S-8 POS 1 a20210505forms-8posderegis.htm S-8 POS Document
As filed with the Securities and Exchange Commission on May 5, 2021.
Registration No. 333-204085
Registration No. 333-196457
Registration No. 333-135666
UNITED STATES
SECURITIES AND EXCHANGE COMMISSION
Washington, D.C. 20549
POST-EFFECTIVE AMENDMENT NO. 1 TO:
FORM S-8 REGISTRATION STATEMENT NO. 333-204085
FORM S-8 REGISTRATION STATEMENT NO. 333-196457
FORM S-8 REGISTRATION STATEMENT NO. 333-135666
UNDER THE SECURITIES ACT OF 1933
STERLING CONSTRUCTION COMPANY, INC. 
(Exact name of registrant as specified in its charter)
Delaware25-1655321
(State or other jurisdiction of incorporation
or organization)
(I.R.S. Employer
Identification No.)
  
1800 Hughes Landing Blvd.
The Woodlands, Texas 77380
(Address, including zip code, of registrants’ principal executive offices)
Restricted Stock Agreement
Sterling Construction Company, Inc. Stock Incentive Plan
2001 Stock Incentive Plan
(Full title of the plans)
Mark D. Wolf
General Counsel, Chief Compliance Officer and Corporate Secretary
1800 Hughes Landing Blvd.
The Woodlands, Texas 77380
(281) 214-0800
(Name, address, including zip code and telephone number, including area code, of agent for service)
Copy to:
Kelly Simoneaux
Jones Walker LLP
201 St. Charles Avenue, Suite 5100
New Orleans, Louisiana 70170-5100
(504) 582-8000
Indicate by check mark whether the registrant is a large accelerated filer, an accelerated filer, a non-accelerated filer, a smaller reporting company or an emerging growth company. See the definitions of “large accelerated filer,” “accelerated filer,” “smaller reporting company” and “emerging growth company” in Rule 12b-2 of the Exchange Act.
Large accelerated filerAccelerated filerþ
Non-accelerated filerSmaller reporting company
Emerging growth company
If an emerging growth company, indicate by check mark if the registrant has elected not to use the extended transition period for complying with any new or revised financial accounting standards provided pursuant to Section 7(a)(2)(B) of the Securities Act.     ☐





EXPLANATORY NOTE
         This Post-Effective Amendment No. 1 (this “Post-Effective Amendment”) to each of the following Registration Statements on Form S-8 (collectively, the “Prior Registration Statements”) of Sterling Construction Company, Inc. (the “Registrant”) is being filed to terminate all offerings under the below listed Prior Registration Statements and deregister any and all securities that remain unsold pursuant to the below listed Prior Registration Statements.
1.Registration Statement on Form S-8, File No. 333-204085, filed with the Securities and Exchange Commission (the “Commission”) on May 12, 2015, registering the offer and sale of 600,000 shares of Common Stock, par value $0.01 per share (“Common Stock”), issuable pursuant to the Registrant’s Restricted Stock Agreement;

2.Registration Statement on Form S-8, File No. 333-196457, filed with the Commission on June 2, 2014, registering the offer and sale of 900,000 shares of Common Stock issuable pursuant to the Registrant’s Stock Incentive Plan; and

3.Registration Statement on Form S-8, File No. 333-135666, filed with the Commission on July 10, 2006, registering the offer and sale of 500,000 shares of Common Stock issuable pursuant to the Registrant’s 2001 Stock Incentive Plan.
DEREGISTRATION OF UNSOLD SECURITIES
           The Registrant has terminated all offerings of its securities pursuant to the Prior Registration Statements and is no longer issuing securities under the above-named plans or agreements.
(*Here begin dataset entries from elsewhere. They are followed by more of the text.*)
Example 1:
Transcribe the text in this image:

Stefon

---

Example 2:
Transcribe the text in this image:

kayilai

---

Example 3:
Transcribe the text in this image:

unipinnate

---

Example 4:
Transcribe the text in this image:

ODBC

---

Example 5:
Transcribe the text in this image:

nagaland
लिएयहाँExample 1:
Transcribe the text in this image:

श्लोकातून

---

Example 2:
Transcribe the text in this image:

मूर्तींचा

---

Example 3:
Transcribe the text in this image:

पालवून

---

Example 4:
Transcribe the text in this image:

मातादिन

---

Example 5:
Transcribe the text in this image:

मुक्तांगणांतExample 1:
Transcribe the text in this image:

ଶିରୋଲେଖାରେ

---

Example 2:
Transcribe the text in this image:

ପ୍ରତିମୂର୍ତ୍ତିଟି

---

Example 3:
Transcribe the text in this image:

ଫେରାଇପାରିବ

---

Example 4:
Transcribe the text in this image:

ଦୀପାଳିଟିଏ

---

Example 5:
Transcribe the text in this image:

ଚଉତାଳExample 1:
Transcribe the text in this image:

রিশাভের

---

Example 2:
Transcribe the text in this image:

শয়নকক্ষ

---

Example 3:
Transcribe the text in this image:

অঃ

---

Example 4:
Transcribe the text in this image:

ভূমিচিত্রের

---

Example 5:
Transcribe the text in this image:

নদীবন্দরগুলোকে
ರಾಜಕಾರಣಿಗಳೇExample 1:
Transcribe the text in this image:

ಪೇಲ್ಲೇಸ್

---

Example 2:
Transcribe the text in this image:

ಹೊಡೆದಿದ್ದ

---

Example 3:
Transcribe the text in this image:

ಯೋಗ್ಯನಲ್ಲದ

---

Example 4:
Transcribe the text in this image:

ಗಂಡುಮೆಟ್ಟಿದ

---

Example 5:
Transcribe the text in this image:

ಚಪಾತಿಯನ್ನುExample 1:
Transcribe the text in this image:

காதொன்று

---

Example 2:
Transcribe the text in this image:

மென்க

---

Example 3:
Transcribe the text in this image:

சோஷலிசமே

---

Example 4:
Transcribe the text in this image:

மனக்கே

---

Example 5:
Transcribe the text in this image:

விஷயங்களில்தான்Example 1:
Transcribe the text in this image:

In accordance with an undertaking made by the Registrant in the Prior Registration Statements to remove from registration by means of a post-effective amendment any securities registered under the Prior Registration Statements that remain unsold at the termination of the offerings, the Registrant hereby removes from registration any securities registered under the Prior Registration Statements that remain unsold as of the date hereof.







SIGNATURES
          Pursuant to the requirements of the Securities Act of 1933, as amended, the Registrant certifies that it has reasonable grounds to believe that it meets all of the requirements for filing on Form S-8 and has duly caused this Post-Effective Amendment No. 1 to the Prior Registration Statements on Form S-8 to be signed on its behalf by the undersigned, thereunto duly authorized, in the City of The Woodlands, State of Texas, on May 5, 2021.

 STERLING CONSTRUCTION COMPANY, INC.
   
By:/s/ Mark D. Wolf
  Mark D. Wolf
  General Counsel, Chief Compliance Officer and Corporate Secretary

           Note: No other person is required to sign this Post-Effective Amendment in reliance upon Rule 478 under the Securities Act of 1933, as amended.